Now we’re looking to hire a full-time events and operations manager. You can check out our job application here.

We’re in the process of planning an event oriented around the future of banking tied to the anniversary of the Silicon Valley Bank crisis in March. Reach out to us if you’d like to be a part of that. And, of course, with our friends at Volley, we’ll host another Cerebral Valley in the second half of the year.

Media’s failings are well understood in Silicon Valley: whether you’re disrupting the media, complaining about media bias, or funding cash-burning media businesses, you know the media’s shortcomings intimately.

So why are things working for us three years in?

  1. We are incredibly fortunate to write about startups and venture capital. It’s a beat of national significance whose readers can afford to pay for quality news and information. That’s a winning combination. I’m going to cling tightly to the startup business.

  2. We’re publishing quality, exclusive stories about money, people, and technology, delivered in a direct and authentic style. We follow the money and humanize key players in the venture capital industry. We know there’s a lot of private information that can only be surfaced with anonymous sources.

  3. We’re helping to be a neutral convener to a community that’s simultaneously tightly networked and too sprawling to stay connected.

  4. The business media very reasonably tends to focus on stories of more general importance to society instead of writing for the players themselves. Major media outlets are looking for broader significance when for me it’s a story if Sequoia or Andreessen or Y Combinator does something. We also celebrate success and people who strike it rich.

  5. Finally, I don’t want to undervalue the hard-won relationships I’ve built over time. I know many of my readers personally. And most of the people I interview in this newsletter, I’ve talked to for a long time. Source relationships take years to build. I’m perfectly happy to write critically when it’s called for but I want my writing to be smart and fair. When I’m writing a negative story, I’m direct with people. I don’t trick people into speaking on the record. I’ve proven that I’ll protect anonymous sources. Those relationships are core to everything that I do.

We’re going to pick up the pace of publishing in the newsletter while keeping the price the same.

I know that for our readers quality is your top concern.

With more hands, we’ll be able to deliver better, more consistent information, more scoops, and more insightful writing.
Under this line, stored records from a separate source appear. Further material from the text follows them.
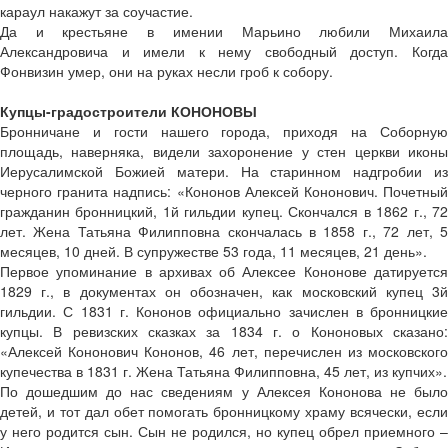
караул накажут за соучастие.
Да и крестьяне в имении Марьино любили Михаила
Александровича и имели к нему свободный доступ. Когда
Фонвизин умер, они на руках несли гроб к собору.
Купцы-градостроители КОНОНОВЫ
Бронничане и гости нашего города, приходя на Соборную
площадь, наверняка, видели захоронение у стен церкви иконы
Иерусалимской Божией матери. На старинном надгробии из
черного гранита надпись: «Кононов Алексей Кононович. Почетный
гражданин бронницкий, 1­й гильдии купец. Скончался в 1862 г., 72
лет. Жена Татьяна Филипповна скончалась в 1858 г., 72 лет, 5
месяцев, 10 дней. В супружестве 53 года, 11 месяцев, 21 день».
Первое упоминание в архивах об Алексее Кононове датируется
1829 г., в документах он обозначен, как московский купец 3­й
гильдии. С 1831 г. Кононов официально зачислен в бронницкие
купцы. В ревизских сказках за 1834 г. о Кононовых сказано:
«Алексей Кононович Кононов, 46 лет, перечислен из московского
купечества в 1831 г. Жена Татьяна Филипповна, 45 лет, из купчих».
По дошедшим до нас сведениям у Алексея Кононова не было
детей, и тот дал обет помогать бронницкому храму всячески, если
у него родится сын. Сын не родился, но купец обрел приемного –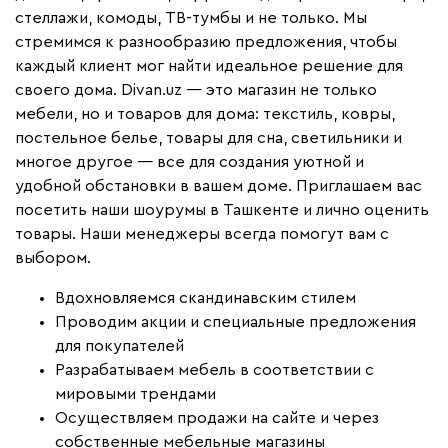
стеллажи, комоды, ТВ-тумбы и не только. Мы
стремимся к разнообразию предложения, чтобы
каждый клиент мог найти идеальное решение для
своего дома. Divan.uz — это магазин не только
мебели, но и товаров для дома: текстиль, ковры,
постельное белье, товары для сна, светильники и
многое другое — все для создания уютной и
удобной обстановки в вашем доме. Приглашаем вас
посетить наши шоурумы в Ташкенте и лично оценить
товары. Наши менеджеры всегда помогут вам с
выбором.
Вдохновляемся скандинавским стилем
Проводим акции и специальные предложения
для покупателей
Разрабатываем мебель в соответствии с
мировыми трендами
Осуществляем продажи на сайте и через
собственные мебельные магазины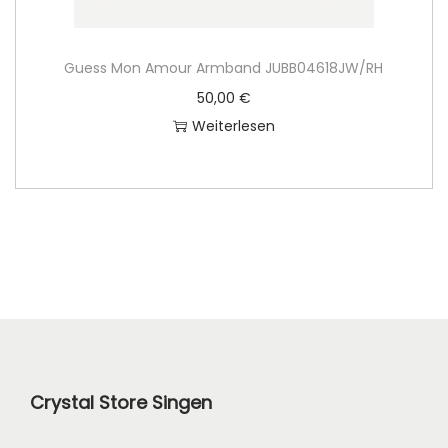
Guess Mon Amour Armband JUBB04618JW/RH
50,00
€
Weiterlesen
Crystal Store Singen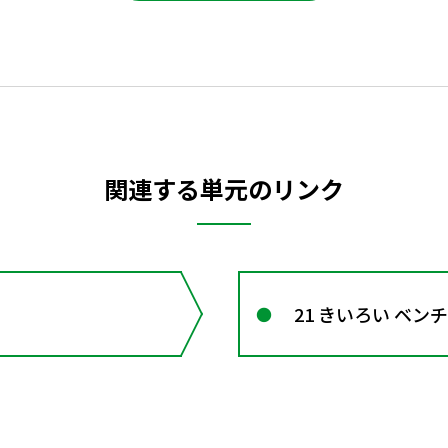
関連する単元のリンク
21 きいろい ベンチ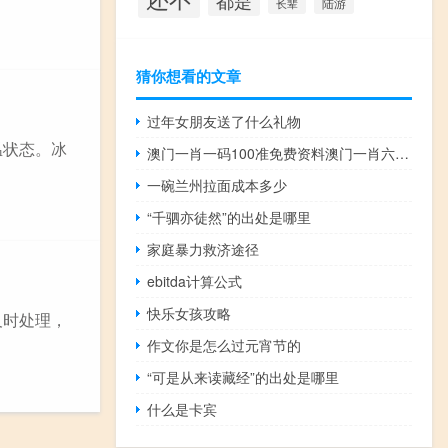
都是
陆游
长辈
猜你想看的文章
过年女朋友送了什么礼物
温状态。冰
澳门一肖一码100准免费资料澳门一肖六码,日中则昃精选解释落实_3D20.80.80
一碗兰州拉面成本多少
“千驷亦徒然”的出处是哪里
家庭暴力救济途径
ebitda计算公式
快乐女孩攻略
及时处理，
作文你是怎么过元宵节的
“可是从来读藏经”的出处是哪里
什么是卡宾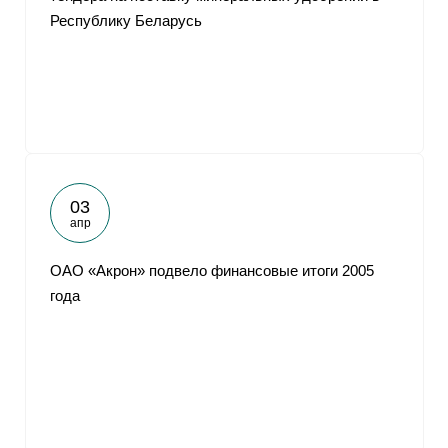
Республику Беларусь
03
апр
ОАО «Акрон» подвело финансовые итоги 2005
года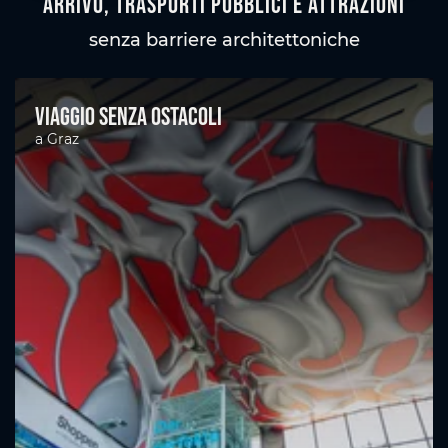
Arrivo, trasporti pubblici e attrazioni
senza barriere architettoniche
Viaggio senza ostacoli
a Graz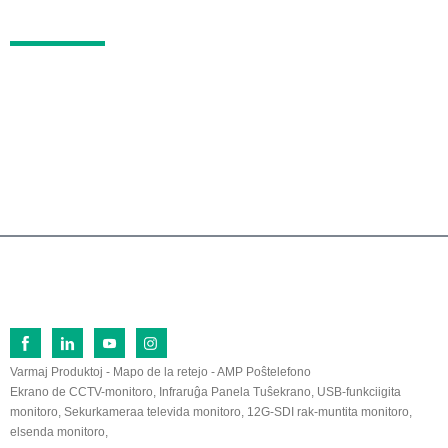
KONTAKTO
N-ro 26, Norda Vojo Fu Qi, Ekonomia Disvolva Z
ono Lan Tian, ​​Zhang Zhou, Fu Jian, 363005, Ĉini
o
0086-596-2109323/2109661
sales@lilliput.com
© Kopirajto - 1993-2026 LILLIPUT: Ĉiuj Rajtoj Rezervitaj.
Varmaj Produktoj
-
Mapo de la retejo
-
AMP Poŝtelefono
Ekrano de CCTV-monitoro
,
Infraruĝa Panela Tuŝekrano
,
USB-funkciigita
monitoro
,
Sekurkameraa televida monitoro
,
12G-SDI rak-muntita monitoro
,
elsenda monitoro
,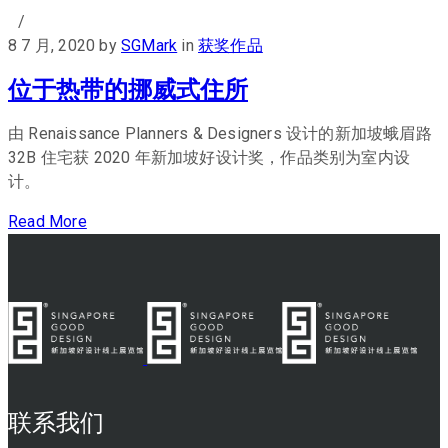
/
8 7 月, 2020
by
SGMark
in
获奖作品
位于热带的挪威式住所
由 Renaissance Planners & Designers 设计的新加坡蛾眉路
32B 住宅获 2020 年新加坡好设计奖，作品类别为室内设
计。
Read More
联系我们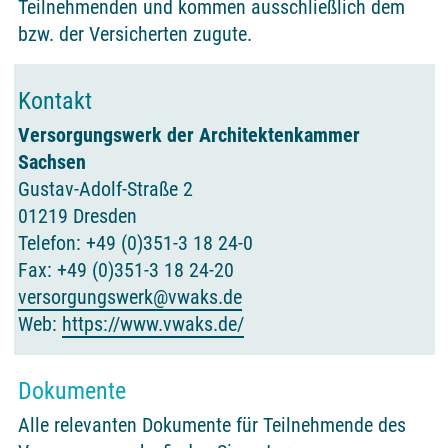
Teilnehmenden und kommen ausschließlich dem
bzw. der Versicherten zugute.
Kontakt
Versorgungswerk der Architektenkammer
Sachsen
Gustav-Adolf-Straße 2
01219 Dresden
Telefon: +49 (0)351-3 18 24-0
Fax: +49 (0)351-3 18 24-20
versorgungswerk@vwaks.de
Web:
https://www.vwaks.de/
Dokumente
Alle relevanten Dokumente für Teilnehmende des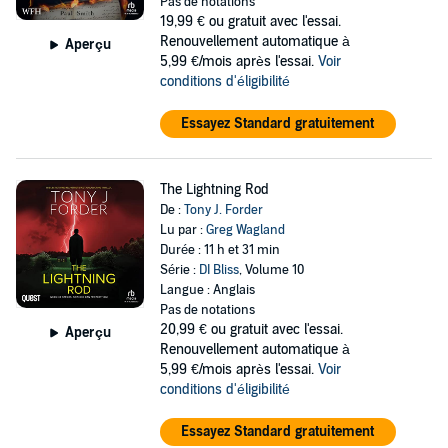
Pas de notations
19,99 €
ou gratuit avec l'essai.
Renouvellement automatique à
Aperçu
5,99 €/mois après l'essai.
Voir
conditions d'éligibilité
Essayez Standard gratuitement
The Lightning Rod
De :
Tony J. Forder
Lu par :
Greg Wagland
Durée : 11 h et 31 min
Série :
DI Bliss
, Volume 10
Langue : Anglais
Pas de notations
20,99 €
ou gratuit avec l'essai.
Aperçu
Renouvellement automatique à
5,99 €/mois après l'essai.
Voir
conditions d'éligibilité
Essayez Standard gratuitement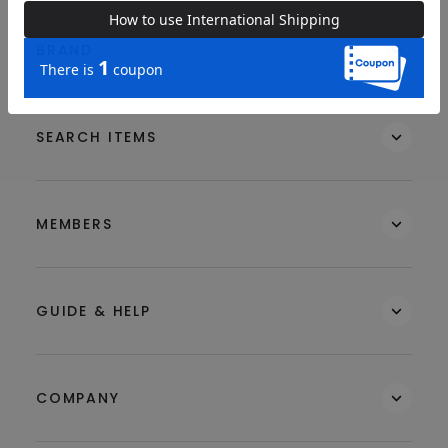
BRAND
SEARCH ITEMS
MEMBERS
GUIDE & HELP
COMPANY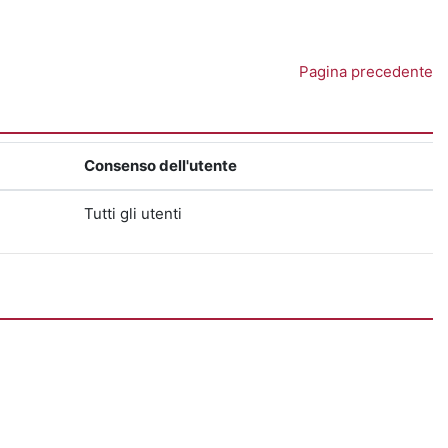
Pagina precedente
Consenso dell'utente
Tutti gli utenti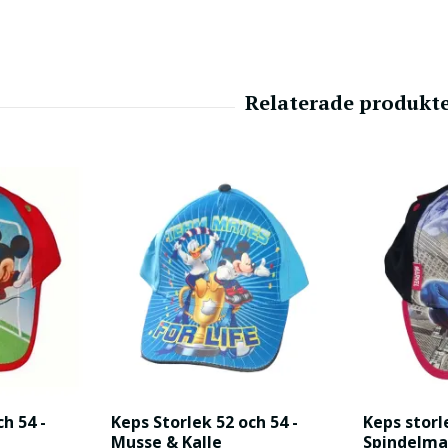
h 54 -
Keps Storlek 52 och 54 -
Keps storl
Musse & Kalle
Spindelm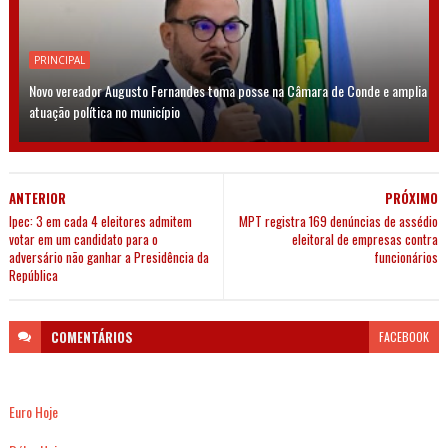
PRINCIPAL
Novo vereador Augusto Fernandes toma posse na Câmara de Conde e amplia
atuação política no município
ANTERIOR
PRÓXIMO
Ipec: 3 em cada 4 eleitores admitem
MPT registra 169 denúncias de assédio
votar em um candidato para o
eleitoral de empresas contra
adversário não ganhar a Presidência da
funcionários
República
COMENTÁRIOS
FACEBOOK
Euro Hoje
Don’t think I’m stepping back from the newsletter. I’ll be writing, reporting, podcasting, and causing trouble. I’m still addicted to the endorphins I get from publishing a great scoop and risking it all with a controversial essay.

Some people have said along the way Eric, the beauty of your business is that you don’t need to grow it any more if you just stay small and write on your own. I could make amazing money as a journalist if I just kept running 2023 back. But I love working with other people. I believe there’s a valuable and worthwhile business to be built here. And I think building a financially-sound media business is the best way to support good journalism.

I often get asked if going independent has given me any more empathy for the people I write about. Probably. It seems that I’m developing some sympathy for their addiction to growth — but hopefully not their predilection to light money on fire.